Clinical Summary[edit]
This 68-year-old white male had a local excision of a pigmented lesion (melanoma) on the skin of his back. Three years later he became aware of a "lump" in his left axilla. Examination confirmed the presence of a 2.3-cm nodular lesion. Subsequently, the patient underwent a surgical procedure for removal of axillary lymph nodes.
This is a gross photograph of skin with melanoma. Note the black pigment, multiple satellite nodules, and focal ulceration. Some of the satellite nodules affect the nipple.
This is a gross photograph of lymph nodes almost entirely replaced by black pigment (melanin).
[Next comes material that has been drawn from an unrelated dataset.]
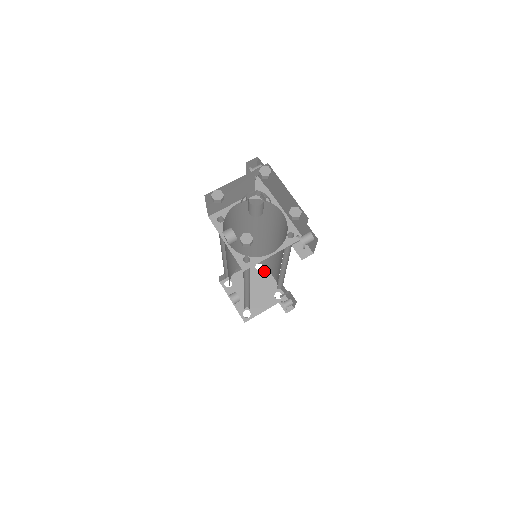
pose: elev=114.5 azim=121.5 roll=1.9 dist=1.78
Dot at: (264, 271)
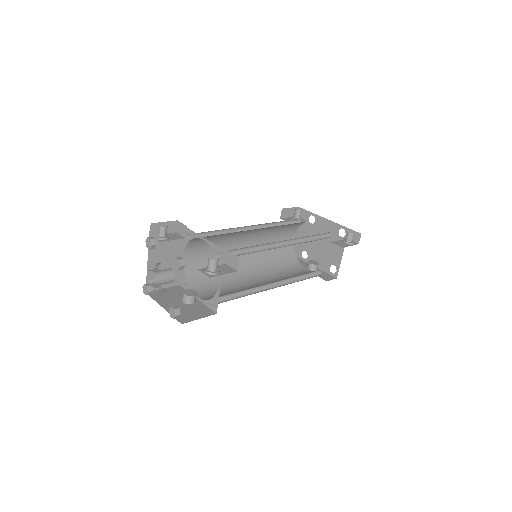
Dot at: (318, 220)
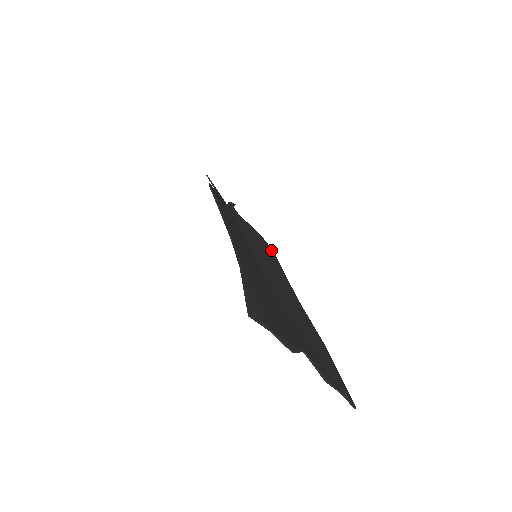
This is a low-power photomicrograph of lymph node that is almost completely replaced/filled with tumor. This lymph node has a capsule (1) and some remaining lymphocytes (2) but the remainder of the node is replaced by tumor cells.
This higher-power photomicrograph shows the remaining portion of lymph node (arrow). The rest of the lymph node is invaded by a neoplasm composed of cells with lighter eosinophilic cytoplasm and pigment.
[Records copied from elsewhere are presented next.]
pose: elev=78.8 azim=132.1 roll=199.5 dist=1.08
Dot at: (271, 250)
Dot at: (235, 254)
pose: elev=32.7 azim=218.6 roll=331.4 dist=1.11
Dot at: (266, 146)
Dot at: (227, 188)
This is a higher-magnification showing the abundant extracellular melanin (arrows) surrounding the tumor cells. This section of neoplasm shows the numerous cells with abundant cytoplasm and brown pigment within the cytoplasm of some of these cells.
This is a higher magnification showing the abundant extracellular melanin surrounding the tumor cells (brown pigment).
This is a high-power photomicrograph of the main tumor mass with the cells growing as poorly formed nests and sheets of cells. There is little if any pigment in this section.
This is a high-power photomicrograph of the main tumor mass showing the cellular details. The individual melanoma cells contain large nuclei with irregular contours having chromatin clumped at the periphery of the nuclear membrane and prominent red (eosinophilic) nucleoli.